Battery Life and the Joy of Long Hauls
This thing is an endurance monster. After ten hours of mixed gaming—fighting games, indies, a questionable hour with Farming Simulator—I had only dropped to 82 percent battery. Nintendo claims 40 hours, and I believe them. It’s one of the few places where they’ve actually over-delivered.
Charging is via USB-C, of course, and it’s nice to see the 3.5mm headphone jack finally make its way onto a Nintendo controller. It feels overdue, like discovering your 80-year-old grandma has a TikTok following.
A Luxury Controller for Nintendo Loyalists
Here’s the truth: if you only ever game on your Switch 2, this controller is an indulgence, not a necessity. It’s the equivalent of buying noise-canceling headphones just to listen to lo-fi beats. It’s nice. It enhances the experience. But you could survive without it.

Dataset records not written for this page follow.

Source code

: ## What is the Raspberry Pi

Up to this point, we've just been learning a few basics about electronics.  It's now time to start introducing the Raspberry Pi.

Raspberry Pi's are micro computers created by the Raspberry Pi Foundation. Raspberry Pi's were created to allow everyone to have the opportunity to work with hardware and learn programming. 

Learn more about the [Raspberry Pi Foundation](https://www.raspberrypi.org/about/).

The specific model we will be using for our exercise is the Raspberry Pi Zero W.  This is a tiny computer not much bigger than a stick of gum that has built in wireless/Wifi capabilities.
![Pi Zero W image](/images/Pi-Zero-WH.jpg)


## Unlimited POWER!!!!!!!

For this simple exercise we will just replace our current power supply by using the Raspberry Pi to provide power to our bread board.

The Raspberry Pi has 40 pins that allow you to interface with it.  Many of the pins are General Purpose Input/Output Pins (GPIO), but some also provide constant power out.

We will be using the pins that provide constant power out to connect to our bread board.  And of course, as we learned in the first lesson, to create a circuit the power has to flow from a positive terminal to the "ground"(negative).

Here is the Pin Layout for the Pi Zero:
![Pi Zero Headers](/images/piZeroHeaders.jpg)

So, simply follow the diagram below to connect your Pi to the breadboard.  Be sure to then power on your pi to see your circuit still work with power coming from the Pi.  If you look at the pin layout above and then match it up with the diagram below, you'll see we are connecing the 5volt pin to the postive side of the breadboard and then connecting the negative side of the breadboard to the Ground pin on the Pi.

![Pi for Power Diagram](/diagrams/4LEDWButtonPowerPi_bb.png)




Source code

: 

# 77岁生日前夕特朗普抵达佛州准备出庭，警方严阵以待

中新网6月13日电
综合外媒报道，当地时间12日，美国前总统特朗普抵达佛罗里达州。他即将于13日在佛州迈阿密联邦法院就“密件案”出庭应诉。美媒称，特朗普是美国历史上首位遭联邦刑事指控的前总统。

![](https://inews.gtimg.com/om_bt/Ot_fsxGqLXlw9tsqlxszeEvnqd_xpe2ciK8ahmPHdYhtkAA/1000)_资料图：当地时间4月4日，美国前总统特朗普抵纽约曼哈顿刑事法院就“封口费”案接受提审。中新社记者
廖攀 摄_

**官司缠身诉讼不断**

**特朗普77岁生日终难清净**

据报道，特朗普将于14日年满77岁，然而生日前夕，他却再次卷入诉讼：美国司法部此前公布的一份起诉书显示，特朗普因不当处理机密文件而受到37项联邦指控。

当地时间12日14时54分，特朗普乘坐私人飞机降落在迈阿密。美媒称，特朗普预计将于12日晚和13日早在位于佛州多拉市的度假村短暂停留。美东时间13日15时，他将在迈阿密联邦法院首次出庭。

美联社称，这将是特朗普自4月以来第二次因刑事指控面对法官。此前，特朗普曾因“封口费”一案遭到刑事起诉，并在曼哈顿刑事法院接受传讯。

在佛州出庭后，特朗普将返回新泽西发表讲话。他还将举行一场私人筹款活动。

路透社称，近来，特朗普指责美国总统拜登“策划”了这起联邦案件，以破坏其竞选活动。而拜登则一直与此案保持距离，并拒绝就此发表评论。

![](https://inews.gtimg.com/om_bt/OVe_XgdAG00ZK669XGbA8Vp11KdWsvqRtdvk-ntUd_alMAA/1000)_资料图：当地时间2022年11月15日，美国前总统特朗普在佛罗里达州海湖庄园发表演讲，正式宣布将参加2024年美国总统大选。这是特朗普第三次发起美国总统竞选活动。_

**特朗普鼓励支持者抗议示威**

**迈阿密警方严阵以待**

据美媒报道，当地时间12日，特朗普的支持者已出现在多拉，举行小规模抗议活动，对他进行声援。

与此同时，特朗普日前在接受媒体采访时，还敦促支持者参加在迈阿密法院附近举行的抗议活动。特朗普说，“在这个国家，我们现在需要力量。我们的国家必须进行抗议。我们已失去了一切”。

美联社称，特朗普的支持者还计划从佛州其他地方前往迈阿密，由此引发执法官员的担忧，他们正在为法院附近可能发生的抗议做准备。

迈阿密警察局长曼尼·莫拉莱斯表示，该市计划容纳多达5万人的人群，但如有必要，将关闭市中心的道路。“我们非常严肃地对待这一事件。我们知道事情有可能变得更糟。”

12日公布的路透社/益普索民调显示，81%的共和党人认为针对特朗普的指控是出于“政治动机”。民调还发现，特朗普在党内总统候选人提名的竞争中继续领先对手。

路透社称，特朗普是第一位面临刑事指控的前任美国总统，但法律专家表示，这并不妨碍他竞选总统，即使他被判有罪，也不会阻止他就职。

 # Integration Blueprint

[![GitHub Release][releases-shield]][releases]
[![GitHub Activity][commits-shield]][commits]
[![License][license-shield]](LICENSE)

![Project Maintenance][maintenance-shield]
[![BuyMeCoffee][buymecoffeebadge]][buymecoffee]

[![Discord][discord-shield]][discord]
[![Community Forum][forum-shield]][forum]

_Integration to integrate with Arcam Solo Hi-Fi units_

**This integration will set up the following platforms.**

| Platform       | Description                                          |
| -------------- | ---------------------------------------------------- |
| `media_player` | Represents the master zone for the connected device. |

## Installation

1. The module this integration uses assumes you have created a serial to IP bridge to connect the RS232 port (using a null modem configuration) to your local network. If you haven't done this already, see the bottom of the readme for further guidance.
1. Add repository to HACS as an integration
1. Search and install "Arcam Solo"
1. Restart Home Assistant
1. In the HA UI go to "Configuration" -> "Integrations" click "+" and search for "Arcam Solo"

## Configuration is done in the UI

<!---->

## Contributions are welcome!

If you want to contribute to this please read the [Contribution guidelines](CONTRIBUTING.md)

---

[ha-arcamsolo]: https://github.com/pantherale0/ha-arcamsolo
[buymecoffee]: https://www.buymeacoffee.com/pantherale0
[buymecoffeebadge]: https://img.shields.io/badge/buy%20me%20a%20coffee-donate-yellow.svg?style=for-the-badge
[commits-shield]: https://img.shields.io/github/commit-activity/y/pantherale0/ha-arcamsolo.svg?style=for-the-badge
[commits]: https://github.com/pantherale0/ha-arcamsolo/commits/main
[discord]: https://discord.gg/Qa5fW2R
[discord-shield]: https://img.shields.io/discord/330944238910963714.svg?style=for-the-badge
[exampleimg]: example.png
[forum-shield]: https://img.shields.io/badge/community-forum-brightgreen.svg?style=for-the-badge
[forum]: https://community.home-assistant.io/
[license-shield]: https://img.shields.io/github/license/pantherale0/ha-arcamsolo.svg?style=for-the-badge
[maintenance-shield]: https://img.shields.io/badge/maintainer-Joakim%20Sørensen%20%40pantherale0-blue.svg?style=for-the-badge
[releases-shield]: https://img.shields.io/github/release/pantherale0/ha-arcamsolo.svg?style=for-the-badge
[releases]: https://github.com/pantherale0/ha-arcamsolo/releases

But if you’re someone who plays competitively, or who craves a more premium tactile feel, or who just appreciates good design, the Switch 2 Pro Controller delivers in spades. It’s the best controller Nintendo has ever made. It just also happens to be the most frustratingly overpriced.
Especially when 8Bitdo is out here like the Aldi of controllers—cheap, feature-rich, and weirdly good-looking.

Final Verdict: The King with a Crooked Crown
There’s something a little tragic about the Switch 2 Pro Controller. It’s so close to being perfect that its flaws feel more pronounced. If this had launched at a lesser price and included Hall effect sticks, we’d be talking about an all-timer. Instead, it sits in that weird space between excellence and excess.
Still, when I pick it up and settle into a long session of Super Smash Bros. or Xenoblade Chronicles, I can feel the love that went into its design. I just wish Nintendo loved us back a little harder.